In this article, we’ll be covering another sound design application for RX, using it to create this playable instrument from samples of babies crying.

Trial and (t)error

The first thing I did was hit up the production sound department for any sounds they might have in their arsenal. Two hours later, a folder arrived with a bunch of files of crying babies which I auditioned—how fun!—and picked out ten or so that I thought might work.

Here’s one of those files in its raw state:

Original pitch contour

Original pitch contour

Example 1

To start, I knew I had to flatten the file’s pitch contour if it was going to be of any use in a playable patch. All the examples I received had varying amounts of pitch displacement. 

I thought I could correct the pitch in something like Celemony’s Melodyne, but this produced a really robotic result that wouldn’t be usable as an instrument patch. I needed a more organic way to flatten the pitch while still retaining the recording’s human element.

Variable Pitch in RX

So of course it turned out that Variable Pitch in RX is the perfect tool for this kind of work—Dialogue Contour works well for adjusting pitch contour in spoken performances. Using the Contour Curve Nodes, I could easily create an inverse pitch curve in relation to what I was seeing in the Spectrogram. I also used the Preserve Timing option at this stage so my pitch alterations wouldn’t affect the length and speed of the file.

Variable Pitch in RX 7

Variable Pitch in RX 7

After some trial and error, I found I could straighten the pitch out in a really organic way, and with very few audio artifacts.

The fundamental frequency becomes more consistent.

The fundamental frequency becomes more consistent.

Example 2

Further tweaking

After some more tweaking in Variable Pitch, I had a result that I was happy with. I pitched the clip down—to make it a bit longer, so without Preserve Time—then trimmed it a bit.

The final tweaked audio that goes to the sampler

The final tweaked audio that goes to the sampler

Example 3

I then exported this audio and placed it in a Kontakt instrument template that I’d made for the patches, which I could share with David and Michael. In fact, this example was eventually named “Wailing Baby,” and is fairly prominent in the main titles of the show.

The Wailing Baby patch is most prominent in the main titles. That’s one slick GUI!

The Wailing Baby patch is most prominent in the main titles. That’s one slick GUI!

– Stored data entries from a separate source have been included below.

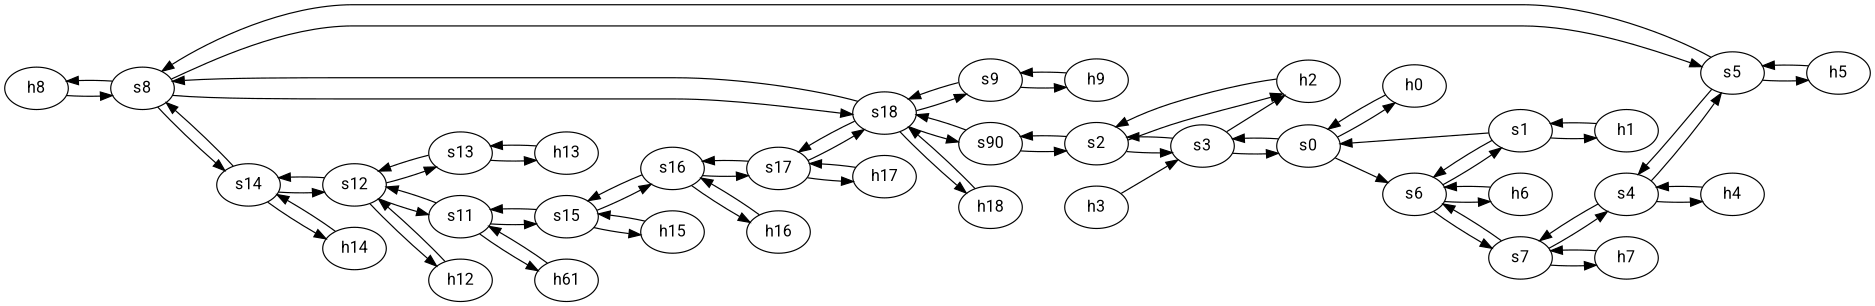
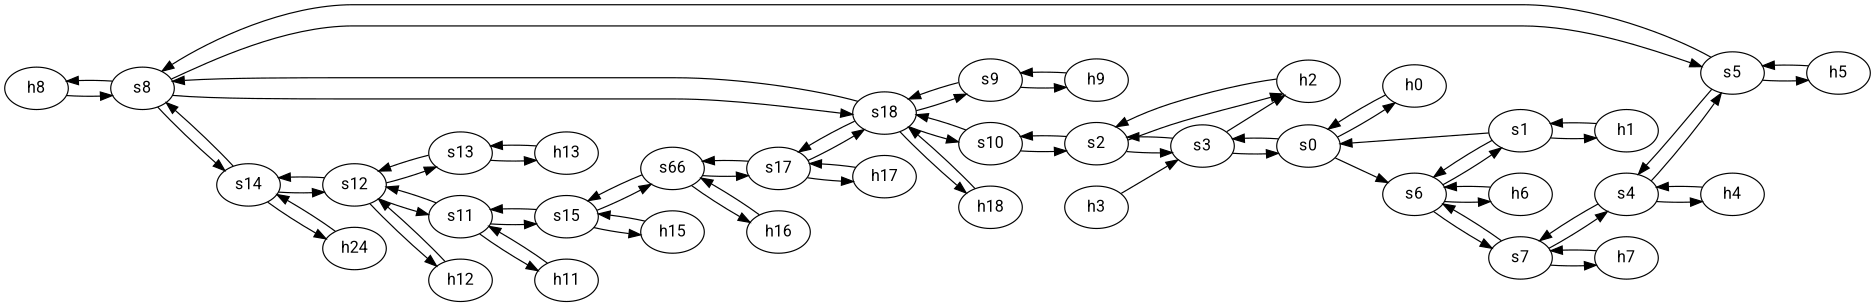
  strict digraph {
    fontname=Roboto
    rankdir=LR
    node [fontname=Roboto type=switch]
    edge [capacity="1Gbps" cost=1 dst_port=1 fontname=Roboto src_port=1]
    h8 [ip="111.0.8.8" mac="00:00:00:00:8:8" type=host]
    s8
    s5
    s18
    s14
    s4
    h5 [ip="111.0.5.5" mac="00:00:00:00:5:5" type=host]
    s9
-   s10 [label=s90]
+   s10
    s17
    h18 [ip="111.0.18.18" mac="00:00:00:00:18:18" type=host]
    s12
-   h14 [ip="111.0.14.14" mac="00:00:00:00:14:14" type=host]
+   h14 [ip="111.0.14.14" mac="00:00:00:00:14:14" type=host label=h24]
    h9 [ip="111.0.9.9" mac="00:00:00:00:9:9" type=host]
    h2 [ip="111.0.2.2" mac="00:00:00:00:2:2" type=host]
    s2
    s3
    s0
    h3 [ip="111.0.3.3" mac="00:00:00:00:3:3" type=host]
    h0 [ip="111.0.0.0" mac="00:00:00:00:0:0" type=host]
    s6
    s1
    h1 [ip="111.0.1.1" mac="00:00:00:00:1:1" type=host]
    h6 [ip="111.0.6.6" mac="00:00:00:00:6:6" type=host]
    s7
    h7 [ip="111.0.7.7" mac="00:00:00:00:7:7" type=host]
    h4 [ip="111.0.4.4" mac="00:00:00:00:4:4" type=host]
-   s16
+   s16 [label=s66]
    h17 [ip="111.0.17.17" mac="00:00:00:00:17:17" type=host]
    s13
    s11
    h12 [ip="111.0.12.12" mac="00:00:00:00:12:12" type=host]
    s15
    h16 [ip="111.0.16.16" mac="00:00:00:00:16:16" type=host]
    h13 [ip="111.0.13.13" mac="00:00:00:00:13:13" type=host]
-   h11 [ip="111.0.11.11" mac="00:00:00:00:11:11" type=host label=h61]
+   h11 [ip="111.0.11.11" mac="00:00:00:00:11:11" type=host]
    h15 [ip="111.0.15.15" mac="00:00:00:00:15:15" type=host]
    h8 -> s8
    s8 -> h8
    s8 -> s5 [dst_port=3 src_port=2]
    s8 -> s18 [dst_port=2 src_port=3]
    s8 -> s14 [dst_port=2 src_port=4]
    s5 -> s8 [dst_port=2 src_port=3]
    s5 -> s4 [dst_port=2 src_port=2]
    s5 -> h5
    s18 -> s8 [dst_port=3 src_port=2]
    s18 -> s9 [dst_port=2 src_port=3]
    s18 -> s10 [dst_port=3 src_port=4]
    s18 -> s17 [dst_port=3 src_port=5]
    s18 -> h18
    s14 -> s8 [dst_port=4 src_port=2]
    s14 -> s12 [dst_port=4 src_port=3]
    s14 -> h14
    s4 -> s5 [dst_port=2 src_port=2]
    s4 -> s7 [dst_port=2 src_port=3]
    s4 -> h4
    h5 -> s5
    s9 -> s18 [dst_port=3 src_port=2]
    s9 -> h9
    s10 -> s18 [dst_port=4 src_port=3]
    s10 -> s2 [dst_port=2 src_port=2]
    s17 -> s18 [dst_port=5 src_port=3]
    s17 -> s16 [dst_port=3 src_port=2]
    s17 -> h17
    h18 -> s18
    s12 -> s14 [dst_port=3 src_port=4]
    s12 -> s13 [dst_port=2 src_port=3]
    s12 -> s11 [dst_port=2 src_port=2]
    s12 -> h12
    h14 -> s14
    h9 -> s9
    h2 -> s2
    s2 -> s10 [dst_port=2 src_port=2]
    s2 -> h2
    s2 -> s3 [dst_port=3 src_port=3]
    s3 -> h2
    s3 -> s2 [dst_port=3 src_port=3]
    s3 -> s0 [dst_port=3 src_port=2]
    s0 -> s3 [dst_port=2 src_port=3]
    s0 -> h0
    s0 -> s6 [dst_port=2 src_port=2]
    h3 -> s3
    h0 -> s0
    s6 -> s1 [dst_port=3 src_port=2]
    s6 -> h6
    s6 -> s7 [dst_port=3 src_port=3]
    s1 -> s0 [dst_port=2 src_port=2]
    s1 -> s6 [dst_port=2 src_port=3]
    s1 -> h1
    h1 -> s1
    h6 -> s6
    s7 -> s4 [dst_port=3 src_port=2]
    s7 -> s6 [dst_port=3 src_port=3]
    s7 -> h7
    h7 -> s7
    h4 -> s4
    s16 -> s17 [dst_port=2 src_port=3]
    s16 -> s15 [dst_port=3 src_port=2]
    s16 -> h16
    h17 -> s17
    s13 -> s12 [dst_port=3 src_port=2]
    s13 -> h13
    s11 -> s12 [dst_port=2 src_port=2]
    s11 -> s15 [dst_port=2 src_port=3]
    s11 -> h11
    h12 -> s12
    s15 -> s16 [dst_port=2 src_port=3]
    s15 -> s11 [dst_port=3 src_port=2]
    s15 -> h15
    h16 -> s16
    h13 -> s13
    h11 -> s11
    h15 -> s15
  }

Here it is in action—it definitely has a weird unnerving sound to it. The sample start was mapped to the mod wheel so you could skip some of the melodic information at the start of the sample and get a consistent pitch right away. This example is a mixture of two patches: “Wailing Baby” and “Weeping Baby.”

Example 4

More experiments

The more I experimented with this, the weirder it got. I got fairly quick at judging the pitch contouring in Variable Pitch, to the point where I could get some melodies happening in most of the samples pretty fast.

Building melodic phrases

Building melodic phrases

Here are some examples:

Example 5

There were many other cases in which RX was really useful. For instance, some samples had such intense crying that I would get these white noise bursts—similar to metal vocalists! These could be easily removed with Spectral Repair in Partials + Noise mode.


The Variable Pitch feature in RX was amazing for this part of the job, mainly down to the visual aspect of the pitch correction. Being able to bend the pitch in such an organic way made it a pleasure to use. Give it a shot on your next project and see what crazy sounds you can come up with!